** DATA FOR THIS EXERCISE follows **
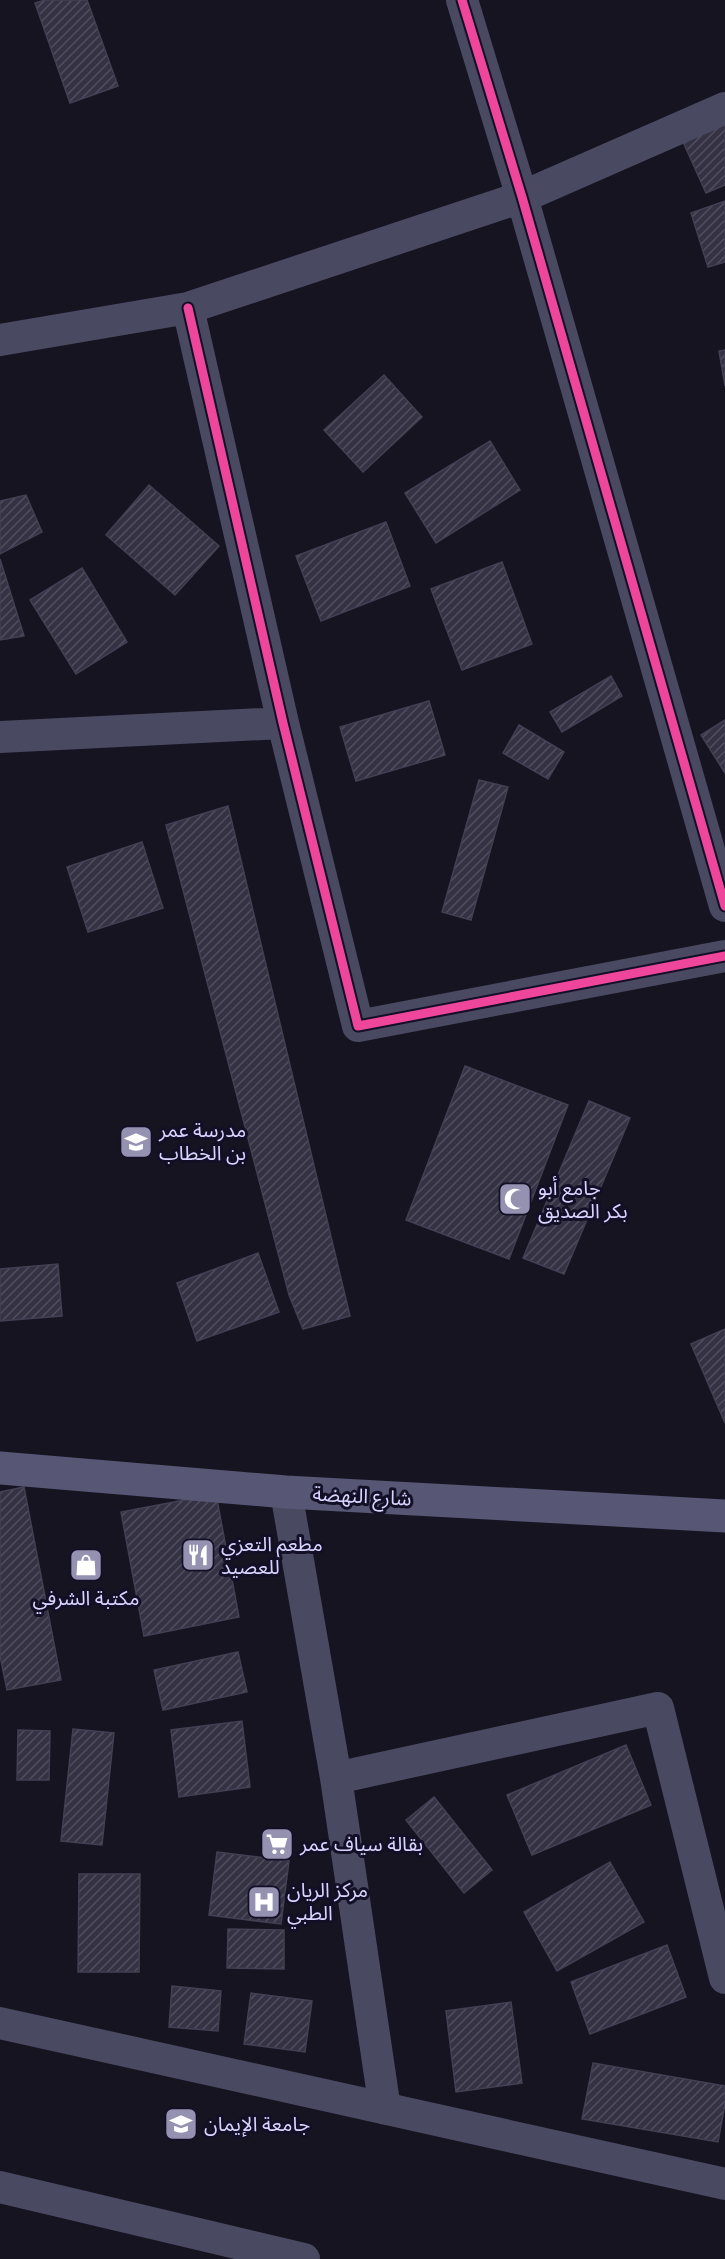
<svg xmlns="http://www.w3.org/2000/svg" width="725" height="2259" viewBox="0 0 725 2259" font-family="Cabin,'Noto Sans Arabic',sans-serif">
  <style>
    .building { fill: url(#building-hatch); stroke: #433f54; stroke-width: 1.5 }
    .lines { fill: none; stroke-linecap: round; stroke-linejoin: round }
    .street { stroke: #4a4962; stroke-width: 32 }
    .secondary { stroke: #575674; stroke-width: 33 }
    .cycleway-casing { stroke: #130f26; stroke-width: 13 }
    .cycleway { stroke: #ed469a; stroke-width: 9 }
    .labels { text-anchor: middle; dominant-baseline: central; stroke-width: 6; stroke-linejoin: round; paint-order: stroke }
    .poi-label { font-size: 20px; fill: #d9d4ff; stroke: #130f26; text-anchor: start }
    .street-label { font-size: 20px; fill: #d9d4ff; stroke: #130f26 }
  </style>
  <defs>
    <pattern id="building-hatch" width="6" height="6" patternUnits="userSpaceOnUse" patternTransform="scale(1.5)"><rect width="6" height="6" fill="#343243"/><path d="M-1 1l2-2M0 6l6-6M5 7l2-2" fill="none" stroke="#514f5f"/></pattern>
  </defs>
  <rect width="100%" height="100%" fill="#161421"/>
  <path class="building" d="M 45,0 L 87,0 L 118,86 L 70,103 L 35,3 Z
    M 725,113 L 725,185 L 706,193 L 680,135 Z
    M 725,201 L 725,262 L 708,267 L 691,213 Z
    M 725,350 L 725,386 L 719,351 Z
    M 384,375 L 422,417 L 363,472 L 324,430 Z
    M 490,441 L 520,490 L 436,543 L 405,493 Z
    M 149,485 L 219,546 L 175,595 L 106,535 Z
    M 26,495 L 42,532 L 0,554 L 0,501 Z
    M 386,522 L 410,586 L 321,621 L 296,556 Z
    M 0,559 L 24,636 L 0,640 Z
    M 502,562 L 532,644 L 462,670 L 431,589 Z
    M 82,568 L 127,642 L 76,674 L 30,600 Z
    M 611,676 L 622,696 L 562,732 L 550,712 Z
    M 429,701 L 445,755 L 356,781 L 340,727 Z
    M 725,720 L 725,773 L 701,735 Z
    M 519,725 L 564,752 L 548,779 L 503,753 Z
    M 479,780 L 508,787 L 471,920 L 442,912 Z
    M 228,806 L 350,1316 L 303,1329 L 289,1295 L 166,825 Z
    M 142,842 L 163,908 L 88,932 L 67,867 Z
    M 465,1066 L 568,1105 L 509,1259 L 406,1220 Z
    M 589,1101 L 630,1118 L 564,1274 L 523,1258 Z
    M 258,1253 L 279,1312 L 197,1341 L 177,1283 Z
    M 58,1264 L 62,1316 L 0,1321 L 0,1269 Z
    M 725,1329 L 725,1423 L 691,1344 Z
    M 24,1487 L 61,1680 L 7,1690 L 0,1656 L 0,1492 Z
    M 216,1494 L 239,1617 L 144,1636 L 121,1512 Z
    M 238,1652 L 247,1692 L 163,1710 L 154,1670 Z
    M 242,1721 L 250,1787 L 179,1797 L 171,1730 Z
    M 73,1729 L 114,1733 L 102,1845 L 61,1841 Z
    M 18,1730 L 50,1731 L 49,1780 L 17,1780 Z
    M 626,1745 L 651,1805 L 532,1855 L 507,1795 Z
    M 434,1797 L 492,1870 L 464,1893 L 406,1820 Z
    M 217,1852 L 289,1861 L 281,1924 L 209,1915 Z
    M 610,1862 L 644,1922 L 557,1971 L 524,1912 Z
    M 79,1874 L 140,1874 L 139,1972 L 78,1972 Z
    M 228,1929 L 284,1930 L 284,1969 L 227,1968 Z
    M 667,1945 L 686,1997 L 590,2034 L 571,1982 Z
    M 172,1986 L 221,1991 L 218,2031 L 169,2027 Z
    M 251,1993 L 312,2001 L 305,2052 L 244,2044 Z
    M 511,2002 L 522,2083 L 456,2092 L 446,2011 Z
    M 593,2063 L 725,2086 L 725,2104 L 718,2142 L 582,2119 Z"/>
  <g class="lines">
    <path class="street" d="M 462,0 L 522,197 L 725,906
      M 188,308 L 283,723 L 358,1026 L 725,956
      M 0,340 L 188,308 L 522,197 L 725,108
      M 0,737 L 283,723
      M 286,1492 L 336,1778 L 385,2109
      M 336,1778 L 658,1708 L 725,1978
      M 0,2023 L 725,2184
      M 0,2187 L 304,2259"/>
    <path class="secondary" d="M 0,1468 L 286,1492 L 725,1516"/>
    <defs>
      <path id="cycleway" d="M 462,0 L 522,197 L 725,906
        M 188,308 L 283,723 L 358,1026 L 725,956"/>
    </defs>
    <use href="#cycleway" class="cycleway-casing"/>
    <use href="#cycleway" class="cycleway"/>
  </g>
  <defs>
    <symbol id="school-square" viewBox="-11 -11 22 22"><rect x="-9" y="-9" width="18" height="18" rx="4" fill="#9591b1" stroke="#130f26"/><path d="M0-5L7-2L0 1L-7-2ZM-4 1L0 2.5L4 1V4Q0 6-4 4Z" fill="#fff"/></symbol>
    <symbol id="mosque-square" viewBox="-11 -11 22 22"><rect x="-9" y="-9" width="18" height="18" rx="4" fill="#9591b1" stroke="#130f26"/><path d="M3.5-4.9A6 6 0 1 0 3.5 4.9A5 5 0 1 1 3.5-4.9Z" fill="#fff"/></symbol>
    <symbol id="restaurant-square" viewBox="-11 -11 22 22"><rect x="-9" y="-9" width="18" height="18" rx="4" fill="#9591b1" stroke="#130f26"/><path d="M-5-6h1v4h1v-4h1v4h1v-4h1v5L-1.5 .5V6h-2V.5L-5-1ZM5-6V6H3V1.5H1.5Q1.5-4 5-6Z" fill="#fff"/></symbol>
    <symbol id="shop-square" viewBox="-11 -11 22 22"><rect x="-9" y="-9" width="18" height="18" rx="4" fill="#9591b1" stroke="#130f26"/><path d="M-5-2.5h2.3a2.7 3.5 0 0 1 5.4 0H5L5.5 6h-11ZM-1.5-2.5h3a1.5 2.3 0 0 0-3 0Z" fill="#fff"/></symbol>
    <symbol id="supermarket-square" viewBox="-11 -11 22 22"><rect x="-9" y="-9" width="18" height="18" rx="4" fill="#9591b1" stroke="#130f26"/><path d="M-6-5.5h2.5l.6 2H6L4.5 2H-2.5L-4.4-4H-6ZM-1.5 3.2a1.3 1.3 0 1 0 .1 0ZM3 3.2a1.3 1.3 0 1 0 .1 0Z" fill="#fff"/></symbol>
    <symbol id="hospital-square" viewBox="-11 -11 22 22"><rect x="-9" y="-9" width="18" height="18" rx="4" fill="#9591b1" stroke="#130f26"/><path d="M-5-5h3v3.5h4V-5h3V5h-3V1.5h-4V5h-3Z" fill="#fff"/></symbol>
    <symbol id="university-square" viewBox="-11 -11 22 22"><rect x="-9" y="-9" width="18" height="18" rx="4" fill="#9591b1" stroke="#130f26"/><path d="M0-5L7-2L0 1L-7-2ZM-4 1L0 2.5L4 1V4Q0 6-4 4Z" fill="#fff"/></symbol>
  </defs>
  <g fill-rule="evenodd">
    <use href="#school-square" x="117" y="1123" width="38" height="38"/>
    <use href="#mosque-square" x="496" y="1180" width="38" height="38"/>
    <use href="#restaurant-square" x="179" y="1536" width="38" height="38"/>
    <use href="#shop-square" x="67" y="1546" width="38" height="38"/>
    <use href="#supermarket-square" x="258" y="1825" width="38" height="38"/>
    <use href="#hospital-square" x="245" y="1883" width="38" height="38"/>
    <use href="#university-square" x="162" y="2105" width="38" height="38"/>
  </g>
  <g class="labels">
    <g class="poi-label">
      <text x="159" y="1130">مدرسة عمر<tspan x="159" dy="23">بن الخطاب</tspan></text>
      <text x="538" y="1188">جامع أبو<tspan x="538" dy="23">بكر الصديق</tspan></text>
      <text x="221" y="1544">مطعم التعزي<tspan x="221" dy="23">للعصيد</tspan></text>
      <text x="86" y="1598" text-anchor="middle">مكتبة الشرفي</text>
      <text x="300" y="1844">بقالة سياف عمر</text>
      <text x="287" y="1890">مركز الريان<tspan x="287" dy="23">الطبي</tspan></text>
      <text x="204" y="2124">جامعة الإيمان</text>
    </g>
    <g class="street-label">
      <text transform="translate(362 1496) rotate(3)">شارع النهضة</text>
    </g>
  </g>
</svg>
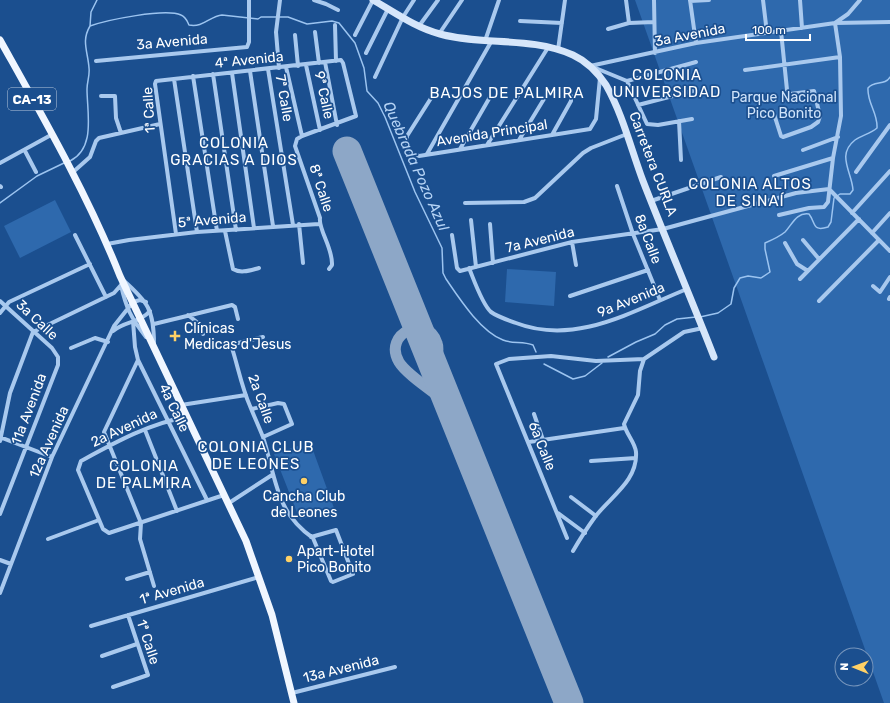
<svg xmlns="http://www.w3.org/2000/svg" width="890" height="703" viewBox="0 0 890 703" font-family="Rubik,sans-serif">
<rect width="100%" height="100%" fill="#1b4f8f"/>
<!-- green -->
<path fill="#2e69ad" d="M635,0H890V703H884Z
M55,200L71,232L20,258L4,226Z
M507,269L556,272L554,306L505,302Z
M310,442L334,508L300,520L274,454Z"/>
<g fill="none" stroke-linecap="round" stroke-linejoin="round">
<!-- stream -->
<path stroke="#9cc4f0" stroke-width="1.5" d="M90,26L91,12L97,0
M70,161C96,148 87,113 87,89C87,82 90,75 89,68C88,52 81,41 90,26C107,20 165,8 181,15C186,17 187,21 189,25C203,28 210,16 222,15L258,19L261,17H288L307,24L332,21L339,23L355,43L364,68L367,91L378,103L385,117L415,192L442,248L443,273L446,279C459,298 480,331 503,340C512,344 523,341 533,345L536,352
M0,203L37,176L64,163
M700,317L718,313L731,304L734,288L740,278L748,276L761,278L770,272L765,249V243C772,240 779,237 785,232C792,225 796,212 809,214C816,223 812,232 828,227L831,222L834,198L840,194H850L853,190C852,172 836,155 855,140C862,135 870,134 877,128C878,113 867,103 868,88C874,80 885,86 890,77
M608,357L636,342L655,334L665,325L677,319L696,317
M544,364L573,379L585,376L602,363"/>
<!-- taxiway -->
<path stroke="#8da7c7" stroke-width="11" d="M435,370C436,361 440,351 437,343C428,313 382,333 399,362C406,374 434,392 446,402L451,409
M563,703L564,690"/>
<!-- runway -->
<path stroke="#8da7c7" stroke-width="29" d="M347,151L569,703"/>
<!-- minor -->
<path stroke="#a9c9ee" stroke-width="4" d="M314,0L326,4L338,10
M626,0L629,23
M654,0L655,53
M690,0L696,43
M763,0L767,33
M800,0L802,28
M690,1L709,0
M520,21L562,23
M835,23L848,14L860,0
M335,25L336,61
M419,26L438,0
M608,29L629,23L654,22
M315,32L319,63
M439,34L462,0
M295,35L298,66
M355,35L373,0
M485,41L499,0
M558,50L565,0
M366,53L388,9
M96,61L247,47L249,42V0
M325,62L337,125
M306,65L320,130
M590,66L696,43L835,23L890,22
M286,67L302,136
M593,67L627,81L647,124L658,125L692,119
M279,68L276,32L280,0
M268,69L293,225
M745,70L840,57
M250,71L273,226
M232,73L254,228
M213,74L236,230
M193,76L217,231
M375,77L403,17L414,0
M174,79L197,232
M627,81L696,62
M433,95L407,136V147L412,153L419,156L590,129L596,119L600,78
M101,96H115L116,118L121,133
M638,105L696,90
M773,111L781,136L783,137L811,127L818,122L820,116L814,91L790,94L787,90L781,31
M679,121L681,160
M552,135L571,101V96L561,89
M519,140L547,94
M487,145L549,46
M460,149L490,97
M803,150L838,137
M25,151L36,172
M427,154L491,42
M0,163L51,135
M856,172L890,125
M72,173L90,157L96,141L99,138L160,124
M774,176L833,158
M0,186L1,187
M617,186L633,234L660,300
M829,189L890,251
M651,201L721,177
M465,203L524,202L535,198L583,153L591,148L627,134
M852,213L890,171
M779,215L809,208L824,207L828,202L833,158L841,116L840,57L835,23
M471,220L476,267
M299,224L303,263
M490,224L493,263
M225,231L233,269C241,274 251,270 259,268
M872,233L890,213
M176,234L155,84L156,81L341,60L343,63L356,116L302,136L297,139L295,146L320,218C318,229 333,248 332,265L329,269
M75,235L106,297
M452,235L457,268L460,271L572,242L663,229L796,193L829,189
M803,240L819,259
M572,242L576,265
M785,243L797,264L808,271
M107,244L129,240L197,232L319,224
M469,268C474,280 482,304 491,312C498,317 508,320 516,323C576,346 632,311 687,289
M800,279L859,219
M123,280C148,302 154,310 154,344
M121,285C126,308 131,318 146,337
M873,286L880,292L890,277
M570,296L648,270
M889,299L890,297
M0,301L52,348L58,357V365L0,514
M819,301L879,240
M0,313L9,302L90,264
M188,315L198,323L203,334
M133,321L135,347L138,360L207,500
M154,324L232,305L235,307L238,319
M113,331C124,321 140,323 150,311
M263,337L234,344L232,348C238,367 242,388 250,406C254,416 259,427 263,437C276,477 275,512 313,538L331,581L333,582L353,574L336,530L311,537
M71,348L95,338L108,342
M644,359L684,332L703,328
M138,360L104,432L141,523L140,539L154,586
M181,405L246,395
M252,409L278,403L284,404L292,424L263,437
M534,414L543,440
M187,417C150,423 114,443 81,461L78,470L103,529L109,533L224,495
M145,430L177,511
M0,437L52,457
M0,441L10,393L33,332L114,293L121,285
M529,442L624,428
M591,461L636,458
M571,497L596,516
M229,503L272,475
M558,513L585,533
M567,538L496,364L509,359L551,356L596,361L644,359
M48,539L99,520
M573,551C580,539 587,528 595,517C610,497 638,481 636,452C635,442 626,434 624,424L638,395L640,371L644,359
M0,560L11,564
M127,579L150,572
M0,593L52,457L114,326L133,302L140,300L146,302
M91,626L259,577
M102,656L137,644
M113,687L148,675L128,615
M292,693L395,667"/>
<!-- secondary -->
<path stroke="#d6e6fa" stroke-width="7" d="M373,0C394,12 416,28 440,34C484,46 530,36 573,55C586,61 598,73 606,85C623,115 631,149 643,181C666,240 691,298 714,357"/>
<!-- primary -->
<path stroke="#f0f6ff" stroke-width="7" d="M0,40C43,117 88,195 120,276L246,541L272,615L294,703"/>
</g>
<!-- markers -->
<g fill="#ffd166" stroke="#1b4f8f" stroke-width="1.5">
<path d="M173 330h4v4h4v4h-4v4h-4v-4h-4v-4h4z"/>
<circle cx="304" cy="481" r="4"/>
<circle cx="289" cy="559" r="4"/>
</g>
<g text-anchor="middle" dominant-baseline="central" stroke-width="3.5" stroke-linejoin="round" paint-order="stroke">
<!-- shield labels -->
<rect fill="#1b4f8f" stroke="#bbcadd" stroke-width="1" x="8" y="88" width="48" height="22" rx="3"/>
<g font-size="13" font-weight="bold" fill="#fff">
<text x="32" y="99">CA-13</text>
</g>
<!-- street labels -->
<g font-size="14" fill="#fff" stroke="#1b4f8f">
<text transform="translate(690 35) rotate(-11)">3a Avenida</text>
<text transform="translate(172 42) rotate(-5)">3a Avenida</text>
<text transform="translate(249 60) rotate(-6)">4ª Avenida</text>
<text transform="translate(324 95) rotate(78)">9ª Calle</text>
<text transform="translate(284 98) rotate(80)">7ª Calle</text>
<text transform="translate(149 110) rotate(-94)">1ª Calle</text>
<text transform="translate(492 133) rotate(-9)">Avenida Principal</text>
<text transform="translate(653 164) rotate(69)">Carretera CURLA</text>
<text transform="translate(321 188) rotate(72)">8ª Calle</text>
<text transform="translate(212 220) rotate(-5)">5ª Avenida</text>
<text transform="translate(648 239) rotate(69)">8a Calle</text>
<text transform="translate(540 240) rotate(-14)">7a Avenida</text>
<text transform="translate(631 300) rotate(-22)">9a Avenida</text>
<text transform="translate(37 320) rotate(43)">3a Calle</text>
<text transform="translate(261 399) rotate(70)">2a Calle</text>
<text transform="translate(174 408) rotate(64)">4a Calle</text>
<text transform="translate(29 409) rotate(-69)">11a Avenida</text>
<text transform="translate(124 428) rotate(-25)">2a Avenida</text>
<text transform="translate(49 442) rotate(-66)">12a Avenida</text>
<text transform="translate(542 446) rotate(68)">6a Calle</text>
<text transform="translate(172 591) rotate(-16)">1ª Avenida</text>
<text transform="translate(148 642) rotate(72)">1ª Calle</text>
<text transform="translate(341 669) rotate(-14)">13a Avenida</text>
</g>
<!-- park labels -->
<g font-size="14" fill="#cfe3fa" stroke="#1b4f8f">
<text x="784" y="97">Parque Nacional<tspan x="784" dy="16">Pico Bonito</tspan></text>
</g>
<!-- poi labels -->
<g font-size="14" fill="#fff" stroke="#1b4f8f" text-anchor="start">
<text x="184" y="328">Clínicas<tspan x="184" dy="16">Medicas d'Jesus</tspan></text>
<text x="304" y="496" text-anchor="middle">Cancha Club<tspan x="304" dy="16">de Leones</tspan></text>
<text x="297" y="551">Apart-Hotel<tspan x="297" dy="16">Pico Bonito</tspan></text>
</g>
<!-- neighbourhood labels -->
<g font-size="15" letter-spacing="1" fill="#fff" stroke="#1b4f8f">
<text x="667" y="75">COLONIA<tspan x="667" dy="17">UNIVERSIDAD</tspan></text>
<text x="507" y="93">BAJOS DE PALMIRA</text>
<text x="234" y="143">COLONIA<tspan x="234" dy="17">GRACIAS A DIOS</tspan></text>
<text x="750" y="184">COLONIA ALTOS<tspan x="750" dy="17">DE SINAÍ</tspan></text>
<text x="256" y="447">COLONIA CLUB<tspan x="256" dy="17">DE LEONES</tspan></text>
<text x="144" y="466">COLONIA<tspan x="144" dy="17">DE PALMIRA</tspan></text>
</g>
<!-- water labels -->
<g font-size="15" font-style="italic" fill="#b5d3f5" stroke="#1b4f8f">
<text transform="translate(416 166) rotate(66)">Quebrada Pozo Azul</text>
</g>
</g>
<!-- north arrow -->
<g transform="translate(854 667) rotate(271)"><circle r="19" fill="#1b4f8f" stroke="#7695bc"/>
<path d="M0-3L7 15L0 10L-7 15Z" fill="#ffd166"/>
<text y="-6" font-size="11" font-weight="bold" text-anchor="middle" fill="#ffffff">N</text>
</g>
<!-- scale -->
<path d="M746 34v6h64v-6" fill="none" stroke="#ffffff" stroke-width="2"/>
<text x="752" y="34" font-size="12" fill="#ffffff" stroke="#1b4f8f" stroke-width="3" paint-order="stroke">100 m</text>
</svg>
** End of DATA FOR THIS EXERCISE **
■ EXERCISE:
Using the entries above, return each line in which the word "lines" occurs.

■ EXERCISE RESULT:
    .lines { fill: none; stroke-linecap: round; stroke-linejoin: round }
  <g class="lines">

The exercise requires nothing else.